The full 120-page draft given to the Department of Health & Human Services for its review – marked “confidential/deliberative/privileged” and “controlled unclassified information” – has now been posted by the Association of Title IX Administrators. It’s dated Aug. 25.
Robby Soave at Reason says he’s reviewed the full draft, and it shows that critics of the reported proposal were “wildly off-base” in their claims that the draft regulations “represented some kind of attack on women“:
In summary, the new rules offer a workable definition of sexual harassment, explain the circumstances in which school officials are obligated to respond to accusations, and establish “procedural safeguard” to protect both the accuser and the accused. …
Sexual harassment is defined as unwanted sexual conduct that is so severe and pervasive that it effectively denies the victim the right to an equal education. But it is also defined as sexual assault, and as quid-pro-quo harassment, in which something is offered in exchange for sexual favors. Previous guidance “exceeded the text of the statute by requiring institutions to respond to conduct less severe than that proscribed by Title IX,” the new rules state. The new rules also make clear that universities are only obliged to investigate possible Title IX infringements that are actually reported to a relevant administrator.
Title IX adjudicators must use training materials that don’t “rely on sex stereotypes and instead must promote impartial investigations,” and importantly, make them available to accused students (who usually have to sue to see them).
Showing its preference for voluntary action rather than the threats used the Obama administration, the Trump administration’s draft gives colleges much flexibility, from which evidence standard to choose (the popular and low “preponderance” is still available) to how to run appeals (no appeals, accused-only appeals, or appeals for both).
Colleges can also end an adjudication if they determine the alleged conduct “would not constitute sexual harassment.” Soave says:
This could probably be stronger: Perhaps officials should be specifically directed not to continue investigating if no actual sexual harassment claim consistent with the definition outlined above has been stated.
Contrary to the alarmism from rape-culture activists such as Know Your IX, the draft also lets universities impose “equitable” restrictions on “the extent to which the advisor [for each party] may participate in the proceedings.” But the draft is still silent on whether universities can continue running “single investigator” proceedings where there’s not a hearing at all.

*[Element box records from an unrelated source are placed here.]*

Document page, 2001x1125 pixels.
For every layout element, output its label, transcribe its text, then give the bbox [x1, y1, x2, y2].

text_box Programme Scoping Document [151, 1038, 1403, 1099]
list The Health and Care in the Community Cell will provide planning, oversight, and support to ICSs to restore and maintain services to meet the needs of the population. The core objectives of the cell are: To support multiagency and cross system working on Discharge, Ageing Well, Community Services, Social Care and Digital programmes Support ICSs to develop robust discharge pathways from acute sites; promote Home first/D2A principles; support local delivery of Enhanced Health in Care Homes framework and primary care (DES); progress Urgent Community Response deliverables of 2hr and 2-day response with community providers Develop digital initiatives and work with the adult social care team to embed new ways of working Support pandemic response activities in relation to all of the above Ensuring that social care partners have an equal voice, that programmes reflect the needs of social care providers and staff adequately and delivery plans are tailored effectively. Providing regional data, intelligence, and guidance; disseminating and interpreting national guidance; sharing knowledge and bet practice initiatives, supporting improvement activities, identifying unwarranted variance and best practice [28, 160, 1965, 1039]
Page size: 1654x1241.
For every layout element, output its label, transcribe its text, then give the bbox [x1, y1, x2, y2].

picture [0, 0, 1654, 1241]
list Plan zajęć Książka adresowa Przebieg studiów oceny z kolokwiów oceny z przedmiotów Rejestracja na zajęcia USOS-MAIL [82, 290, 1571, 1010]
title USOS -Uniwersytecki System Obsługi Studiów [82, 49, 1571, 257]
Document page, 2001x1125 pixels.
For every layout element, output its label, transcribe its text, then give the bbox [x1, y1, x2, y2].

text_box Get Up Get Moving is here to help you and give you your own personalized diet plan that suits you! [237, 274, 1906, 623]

Soave notes this may conflict with the recent 6th U.S. Circuit Court of Appeals ruling against the University of Michigan, which instructs universities to allow cross-examination of a party by the other party’s “agent” or “representative” if they block the parties themselves from cross-examining each other.
This would functionally allow lawyers some active role in hearings, but unless otherwise instructed by a court or the Department of Education, universities could simply continue running single-investigator models with no hearing to keep meaningful, live cross-examination out of proceedings. Some may ditch the hearings they currently use.
Currently, investigators have full discretion over whether and how to pose each party’s questions to the other in private interviews, with no opportunity for adjudicators to witness their demeanor. It’s not credible to claim this is an adequate substitute.
Soave notes that Brooklyn College Prof. KC Johnson, co-author of The Campus Rape Frenzy, has warned this silence from the department could “generate strong pressure from accusers’ rights organizations and their political and media allies for colleges to abandon hearings altogether in sexual misconduct cases, and adopt the single-investigator model in their stead.”
Some reporting has focused on the estimated cost savings of the draft regulations – $328 million to $409 million in compliance costs over a decade – but that’s a distraction, according to Soave.
“These rules make sensible and rather mild changes” but it’s “likely that they don’t go far enough”:
It’s more likely … that the Education Departments attempt’s to remedy due-process deficiencies on campus will fail to overcome the systemic biases of a bureaucratic system under constant pressure to always and automatically believe the victim.